Ceann Trá

The village centre

Location in Ireland

Coordinates: 52°08′00″N 10°21′59″W / 52.133383°N 10.366459°W / 52.133383; -10.366459Coordinates: 52°08′00″N 10°21′59″W / 52.133383°N 10.366459°W / 52.133383; -10.366459
Country Ireland
Province Munster
County County Kerry
Population (2006)
  Urban 405
Irish Grid Reference Q381006
Ceann Trá is the only official name.

Ventry (Irish: Ceann Trá), an anglicization of Fionntrá, is a Gaeltacht village in County Kerry, Ireland. Located on the Dingle Peninsula, 7 kilometres west of Dingle, the village of Ventry was once the main port of the peninsula. Due to its long sandy beach, Ventry is now a popular tourist destination.

Dunbeg Fort

Six kilometres west of Ventry are the ruins of Dunbeg (An Dún Beag), an Iron Age promontory fort on the edge of a steep cliff. Near Dunbeg is Kilvickadownig, home to other archeologial ruins, including examples of the beehive house and the grave of Caol or Cháil Mic Crimthainn, the last to die in the Battle of Ventry from the well-known Fenian Cycle myths.

A site of interest in Ventry parish is Rahinnane Castle, which was the residence of the Knight of Kerry. The Knight of Kerry lived there until Cromwellian times. The castle was built on the site of an old ringfort. The ringfort was built up and a second added with walls of six metres (20 feet), giving the appearance that there may have been a moat, although there never was one. Rahinnane Castle still has its very tiny, narrow, stone stairs, from the first to second floors, which can be carefully climbed.

• _Questions on the material_
a. In the article on Ventry, who lived at Rahinnane Castle until Cromwellian times?
b. Carry on the article on Ventry, starting right after its final sentence.

Figure understanding tasks:
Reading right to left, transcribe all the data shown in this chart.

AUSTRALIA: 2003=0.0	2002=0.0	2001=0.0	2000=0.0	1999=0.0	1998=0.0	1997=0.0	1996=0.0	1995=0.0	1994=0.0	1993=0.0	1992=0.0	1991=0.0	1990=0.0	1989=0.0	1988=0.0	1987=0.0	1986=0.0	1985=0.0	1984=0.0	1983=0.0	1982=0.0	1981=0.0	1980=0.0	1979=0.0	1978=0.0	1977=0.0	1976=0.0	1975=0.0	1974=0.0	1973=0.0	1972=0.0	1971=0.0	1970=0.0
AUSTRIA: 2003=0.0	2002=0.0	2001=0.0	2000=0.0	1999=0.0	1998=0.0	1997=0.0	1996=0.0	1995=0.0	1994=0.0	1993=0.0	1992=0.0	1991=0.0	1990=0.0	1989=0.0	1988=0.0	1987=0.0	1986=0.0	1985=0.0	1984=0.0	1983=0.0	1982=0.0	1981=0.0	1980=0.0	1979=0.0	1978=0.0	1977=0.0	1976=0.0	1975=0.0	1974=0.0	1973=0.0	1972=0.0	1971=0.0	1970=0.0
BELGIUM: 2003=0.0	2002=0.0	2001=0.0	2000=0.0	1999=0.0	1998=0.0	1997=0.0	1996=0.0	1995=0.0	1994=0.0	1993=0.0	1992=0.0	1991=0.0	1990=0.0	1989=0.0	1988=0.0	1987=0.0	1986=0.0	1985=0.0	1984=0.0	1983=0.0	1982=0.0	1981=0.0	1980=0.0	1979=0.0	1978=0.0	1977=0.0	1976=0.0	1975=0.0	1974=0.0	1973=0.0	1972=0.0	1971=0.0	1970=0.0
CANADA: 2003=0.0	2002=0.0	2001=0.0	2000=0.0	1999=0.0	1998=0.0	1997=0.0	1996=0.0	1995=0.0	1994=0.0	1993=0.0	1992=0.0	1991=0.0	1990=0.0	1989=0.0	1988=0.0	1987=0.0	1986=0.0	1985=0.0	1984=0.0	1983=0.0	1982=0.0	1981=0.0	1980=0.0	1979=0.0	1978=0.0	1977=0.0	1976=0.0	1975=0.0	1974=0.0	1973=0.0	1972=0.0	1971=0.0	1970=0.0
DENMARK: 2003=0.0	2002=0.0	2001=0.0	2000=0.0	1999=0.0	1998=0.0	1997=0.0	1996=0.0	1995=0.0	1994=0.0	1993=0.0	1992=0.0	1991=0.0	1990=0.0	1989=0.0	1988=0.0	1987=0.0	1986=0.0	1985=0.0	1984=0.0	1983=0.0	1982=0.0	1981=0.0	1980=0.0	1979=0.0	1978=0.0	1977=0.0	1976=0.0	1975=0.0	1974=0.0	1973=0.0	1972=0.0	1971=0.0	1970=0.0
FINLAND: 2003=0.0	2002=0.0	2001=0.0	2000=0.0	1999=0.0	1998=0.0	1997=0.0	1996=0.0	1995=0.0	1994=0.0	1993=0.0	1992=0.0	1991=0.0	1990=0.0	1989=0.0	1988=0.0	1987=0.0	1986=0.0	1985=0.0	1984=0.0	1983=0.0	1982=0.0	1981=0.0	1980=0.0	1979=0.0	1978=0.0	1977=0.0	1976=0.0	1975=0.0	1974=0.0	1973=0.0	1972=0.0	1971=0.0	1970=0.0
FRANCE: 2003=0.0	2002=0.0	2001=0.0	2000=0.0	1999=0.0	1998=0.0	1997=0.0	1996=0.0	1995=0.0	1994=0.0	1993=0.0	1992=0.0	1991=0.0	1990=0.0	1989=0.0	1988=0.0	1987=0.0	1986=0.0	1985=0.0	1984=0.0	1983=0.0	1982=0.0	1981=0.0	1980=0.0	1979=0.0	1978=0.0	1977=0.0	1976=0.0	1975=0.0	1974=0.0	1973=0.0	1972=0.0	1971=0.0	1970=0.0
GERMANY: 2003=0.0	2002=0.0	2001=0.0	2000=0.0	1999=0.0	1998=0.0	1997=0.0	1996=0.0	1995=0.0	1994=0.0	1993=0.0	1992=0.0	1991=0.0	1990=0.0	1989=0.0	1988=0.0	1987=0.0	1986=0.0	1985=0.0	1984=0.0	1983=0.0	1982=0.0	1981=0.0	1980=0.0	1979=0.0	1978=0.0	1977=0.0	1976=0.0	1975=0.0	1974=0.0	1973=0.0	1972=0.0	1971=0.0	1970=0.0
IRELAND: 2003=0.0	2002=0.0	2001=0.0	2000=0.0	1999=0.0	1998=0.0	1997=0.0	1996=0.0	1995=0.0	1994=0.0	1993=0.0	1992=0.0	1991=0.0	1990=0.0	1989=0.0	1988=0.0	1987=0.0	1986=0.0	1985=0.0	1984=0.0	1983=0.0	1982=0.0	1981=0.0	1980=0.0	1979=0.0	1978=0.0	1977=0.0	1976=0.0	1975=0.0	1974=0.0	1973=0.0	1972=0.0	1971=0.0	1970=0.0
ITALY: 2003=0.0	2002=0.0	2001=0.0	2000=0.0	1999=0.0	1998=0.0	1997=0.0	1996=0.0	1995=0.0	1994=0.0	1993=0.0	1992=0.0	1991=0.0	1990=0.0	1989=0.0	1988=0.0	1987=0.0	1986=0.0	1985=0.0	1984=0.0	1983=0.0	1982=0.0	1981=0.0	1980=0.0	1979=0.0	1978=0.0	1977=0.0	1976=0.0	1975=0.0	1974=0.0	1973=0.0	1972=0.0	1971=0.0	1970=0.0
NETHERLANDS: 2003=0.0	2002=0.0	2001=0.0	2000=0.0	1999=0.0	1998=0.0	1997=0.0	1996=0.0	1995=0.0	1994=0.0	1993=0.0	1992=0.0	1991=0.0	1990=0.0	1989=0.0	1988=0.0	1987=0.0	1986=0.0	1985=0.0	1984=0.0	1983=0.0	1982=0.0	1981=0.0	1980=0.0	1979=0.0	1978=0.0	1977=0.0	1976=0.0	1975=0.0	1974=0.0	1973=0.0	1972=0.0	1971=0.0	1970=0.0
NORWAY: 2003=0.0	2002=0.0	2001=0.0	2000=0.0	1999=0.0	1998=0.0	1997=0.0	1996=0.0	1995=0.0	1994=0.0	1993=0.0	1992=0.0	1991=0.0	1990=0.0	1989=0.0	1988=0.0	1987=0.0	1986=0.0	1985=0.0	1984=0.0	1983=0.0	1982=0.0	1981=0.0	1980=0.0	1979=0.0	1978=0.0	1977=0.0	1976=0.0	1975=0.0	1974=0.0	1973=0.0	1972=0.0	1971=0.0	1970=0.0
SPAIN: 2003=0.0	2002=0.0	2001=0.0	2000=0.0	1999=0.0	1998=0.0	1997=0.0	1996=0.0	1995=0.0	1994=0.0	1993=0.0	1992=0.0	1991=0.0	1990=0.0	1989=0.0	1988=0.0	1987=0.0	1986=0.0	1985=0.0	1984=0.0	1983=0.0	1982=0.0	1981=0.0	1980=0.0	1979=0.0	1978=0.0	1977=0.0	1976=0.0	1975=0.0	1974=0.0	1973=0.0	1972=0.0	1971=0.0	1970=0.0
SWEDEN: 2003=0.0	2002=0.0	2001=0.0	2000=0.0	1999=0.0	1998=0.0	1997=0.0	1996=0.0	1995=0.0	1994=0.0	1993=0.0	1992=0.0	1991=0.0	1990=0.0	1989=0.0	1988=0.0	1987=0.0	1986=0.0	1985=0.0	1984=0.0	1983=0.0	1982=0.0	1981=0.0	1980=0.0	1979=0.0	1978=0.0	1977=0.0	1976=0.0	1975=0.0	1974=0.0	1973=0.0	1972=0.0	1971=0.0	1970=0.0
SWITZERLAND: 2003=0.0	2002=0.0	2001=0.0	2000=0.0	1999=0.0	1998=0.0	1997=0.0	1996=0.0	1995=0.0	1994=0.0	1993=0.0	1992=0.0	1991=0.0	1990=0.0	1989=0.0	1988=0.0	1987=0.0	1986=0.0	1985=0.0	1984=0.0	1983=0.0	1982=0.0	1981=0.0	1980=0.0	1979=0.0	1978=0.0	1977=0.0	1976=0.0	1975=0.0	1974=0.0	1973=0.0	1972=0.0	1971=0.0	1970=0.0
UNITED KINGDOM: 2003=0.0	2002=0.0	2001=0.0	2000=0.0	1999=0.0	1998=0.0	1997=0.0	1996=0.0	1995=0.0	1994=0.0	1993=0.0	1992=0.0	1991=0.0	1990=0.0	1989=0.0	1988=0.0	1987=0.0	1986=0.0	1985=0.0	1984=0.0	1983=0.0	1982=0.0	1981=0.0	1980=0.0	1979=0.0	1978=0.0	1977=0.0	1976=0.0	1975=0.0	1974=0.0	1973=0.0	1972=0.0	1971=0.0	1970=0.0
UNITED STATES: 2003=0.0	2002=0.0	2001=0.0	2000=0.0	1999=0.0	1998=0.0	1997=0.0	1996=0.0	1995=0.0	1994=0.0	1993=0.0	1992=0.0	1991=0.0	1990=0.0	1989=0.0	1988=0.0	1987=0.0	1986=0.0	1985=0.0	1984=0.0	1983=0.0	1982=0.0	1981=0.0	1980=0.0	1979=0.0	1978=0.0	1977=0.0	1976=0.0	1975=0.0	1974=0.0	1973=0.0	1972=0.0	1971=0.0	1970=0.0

• _Answers to each task_
a. The Knight of Kerry.

b.
Ventry was home to Páidí Ó Sé, the well-known Kerry footballer, who owned a pub across from the parish church until his death in 2012.[1] Canon James Goodman, the music collector and Professor of Irish at Trinity College, Dublin, was raised in Ventry.

Ventry Bay

Ventry is located at the northeastern end of Ventry Bay, seen to the left in this photo

The bay or harbour is a suitable anchorage for sailing and fishing boats. On 4 October 1939, German submarine U-35 entered Ventry Bay and landed 28 Greek sailors of the MV Diamantis. Their ship had been torpedoed by a U-boat. The event was commemorated with a plaque in October 2009. Guests included the German Ambassador Dr. Busso von Alvensleben and the Mayor of the Oinousses Islands in the Aegean, Evangelos Elias Angelakos who unveiled the memorial stone and members of London's Greek shipping community.